Page text →
========
Also, when I make a change, I see the new resulting windows is added to the right, but the old one stays there (until I hit browser's refresh button)

jumblerg20:04:06

yeah, none of the controls are implemented yet. it is pretty straightforward from there though.

leontalbot20:04:29

regarding multiple window rendering, do you get the same behavior?

jumblerg20:04:42

the layout is the thing

jumblerg20:04:35

otg, but file a bug with a screenshot

leontalbot20:04:59

will do, thanks man!

jumblerg20:04:02

oh, i think the two artifacts are stepping on each other in the build process; be back behind my laptop in 1/2 hour or so.

jumblerg20:04:02

@leontalbot: wrt multiple windows, i’ve never tried that, and no, that’s not the recommended approach for routing. you should have one window per artifact; the window component is merely your interface to the browser window. apologies, i misunderstood what you were doing earlier.

leontalbot20:04:35

@jumblerg: Still have the problem when I change something in the code though

jumblerg20:04:13

there are callbacks that fire on the window component when the route changes in the browser. similarly, you attach a cell to the query and route attributes that sets the path and query string in the browser.

jumblerg20:04:43

with only one window present?

jumblerg20:04:28

the screenshot appears to show the TEST from your second window you added to the same file.

leontalbot21:04:26

@jumblerg: yes, even with one window i get this when changing smth in the code:

jumblerg21:04:51

@leontalbot try pulling the responsive-layout-attributes branch of hoplon now and boot build-jar

leontalbot21:04:43

@jumblerg: regarding multiple-window per page, this would be really convenient for multiple pages website.
========
Information provided →
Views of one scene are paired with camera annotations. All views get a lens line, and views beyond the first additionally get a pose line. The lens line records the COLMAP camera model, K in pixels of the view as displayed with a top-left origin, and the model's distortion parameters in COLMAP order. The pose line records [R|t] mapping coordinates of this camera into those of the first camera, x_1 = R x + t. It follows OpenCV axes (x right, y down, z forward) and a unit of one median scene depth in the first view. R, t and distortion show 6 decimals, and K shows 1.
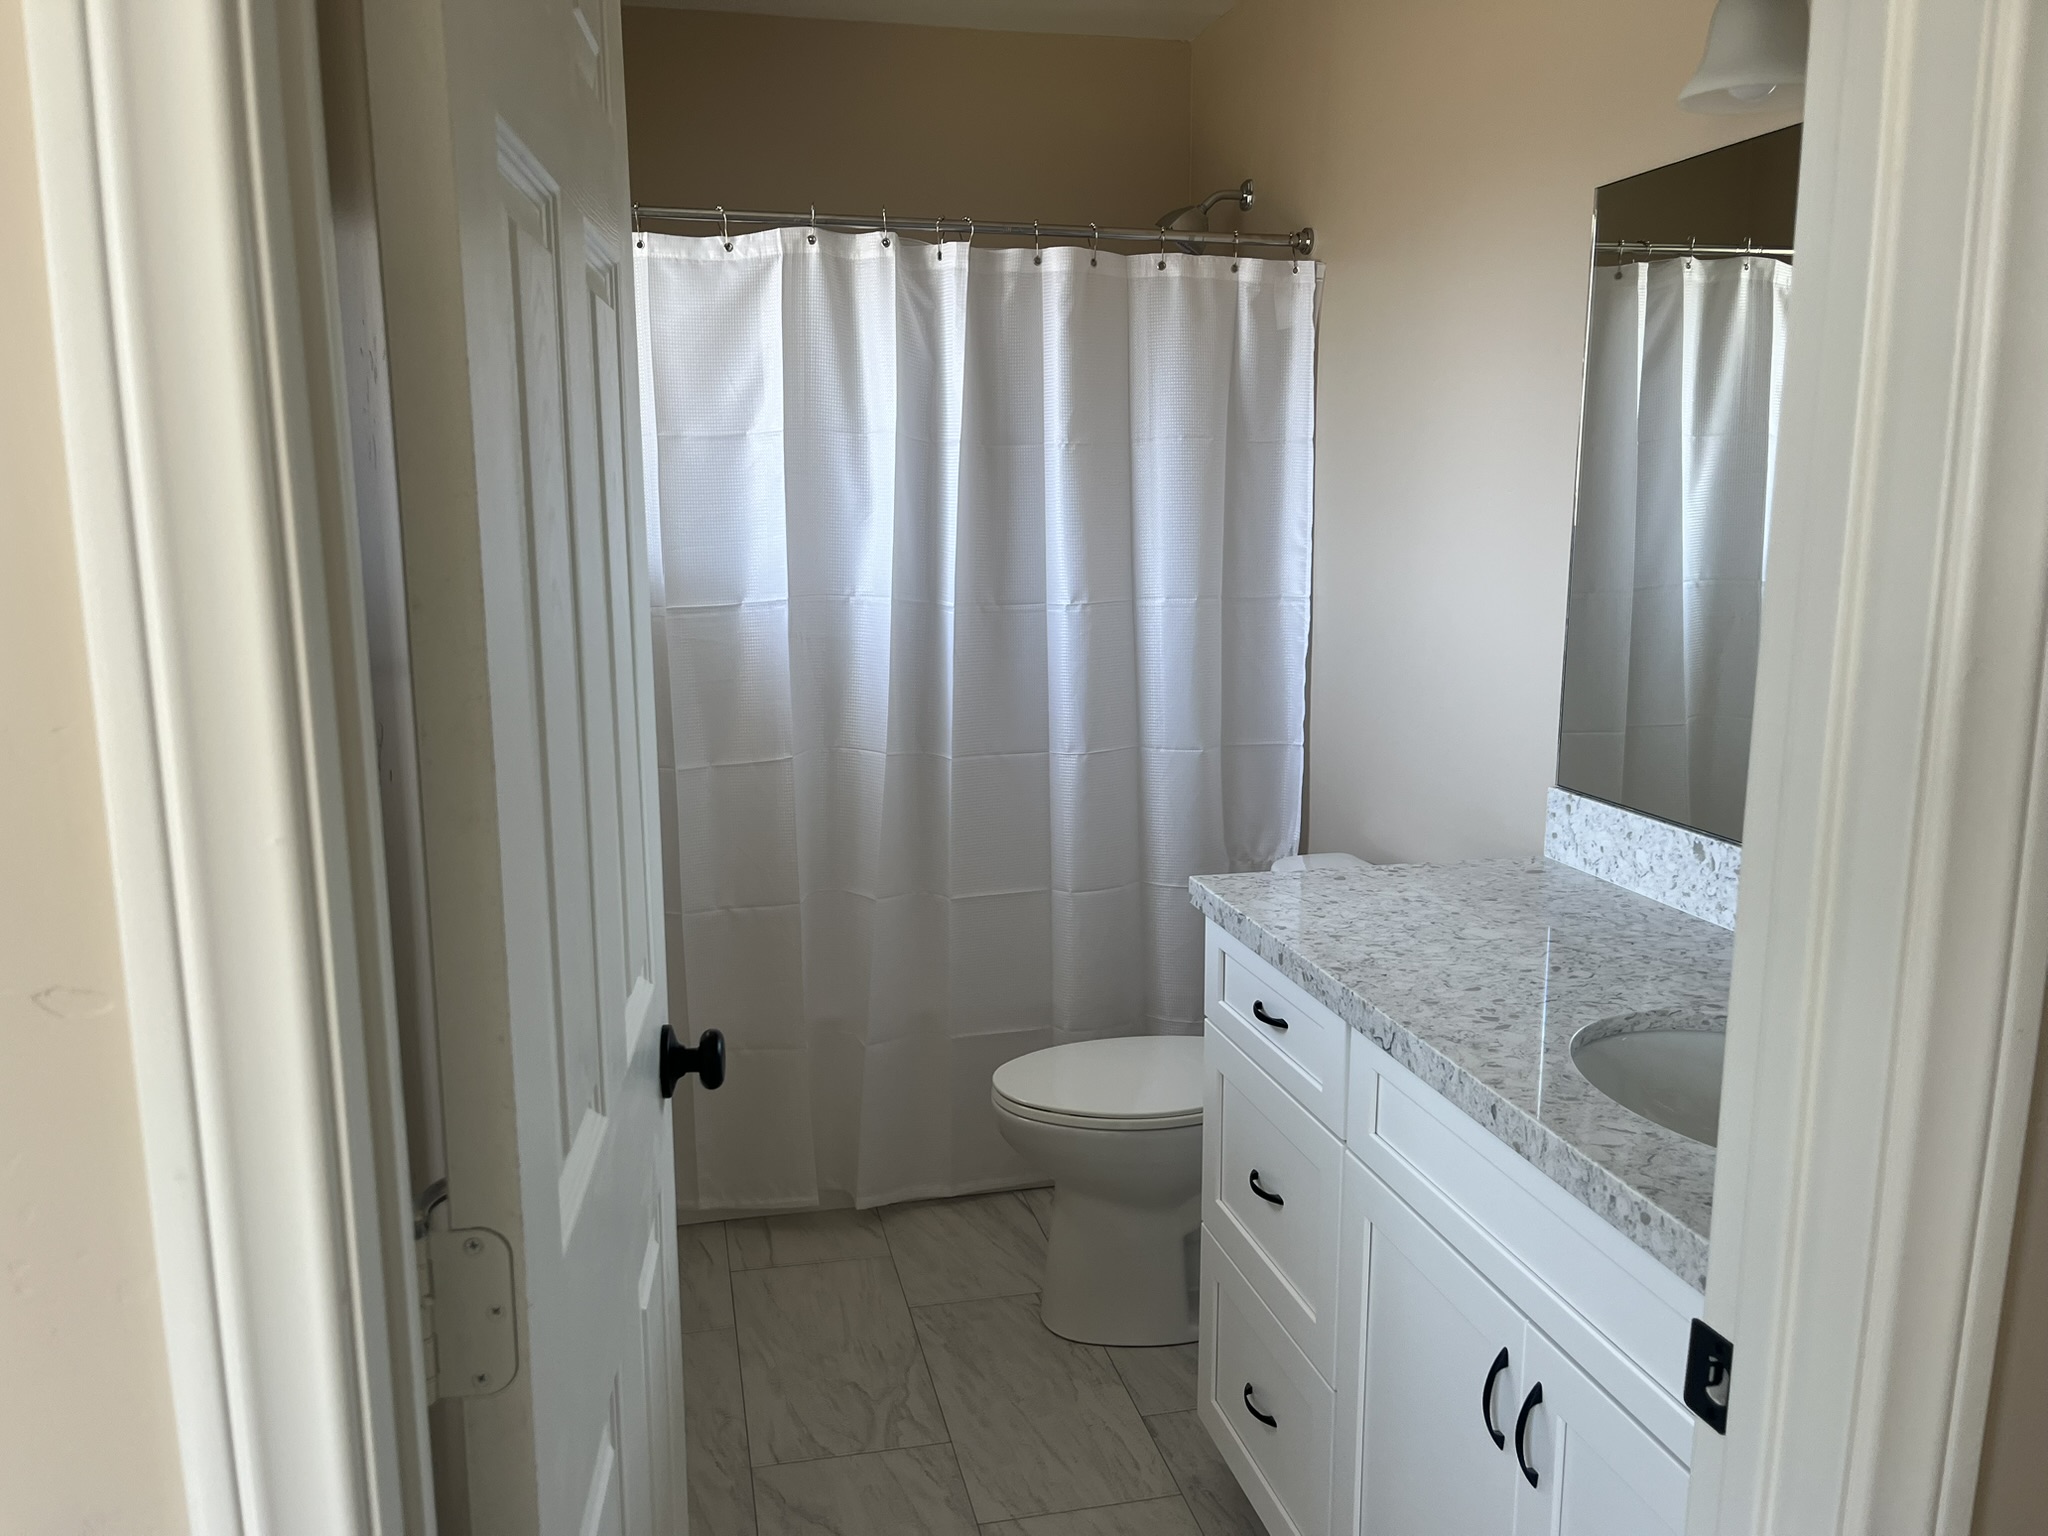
========
Task requirements →
(a) In the chat log, which branch of hoplon does jumblerg tell leontalbot to pull before running boot build-jar?
(b) Write the next few messages of the chat log, following on from its last line.

Outputs in order →
(a) The responsive-layout-attributes branch.

(b)
leontalbot21:04:02

Because of the compilation time "issue":

leontalbot21:04:53

with hoplon/ui offering this out of the box with be a great win.

leontalbot21:04:21

this might be really naive though. I am just dreaming here

jumblerg21:04:38

i’ll think about it. it is page that is responsible for creating the artifact atm; the window component basically creates the html, head, and body elements for you in addition to creating interfaces to the browser.

leontalbot21:04:26

gotta go, will test tonight

jumblerg21:04:20

as best i can tell, hoplon already has support for multi-pages/“artifacts" per “site" such a thing is necessary. via the page declaration you can create as many pages as you like.

jumblerg21:04:34

if you’re loading different pages, you need to reload whatever state each page requires back into memory from somewhere, most likely the server or maybe local storage. the advantage of an spa is that you can share state already in memory across all your views. it would be something of a shame to compromise the architecture of an application because of a development time tooling issue.

leontalbot22:04:56

@jumblerg: True. I think the main issue with multiple pages is compilation time. Multiple pages slows down reload and first load... so we get to a point we need to go with SPA. So how would work h/ui with SPA, only one window with a cell at :route ?

leontalbot22:04:55

Is that where you want to go?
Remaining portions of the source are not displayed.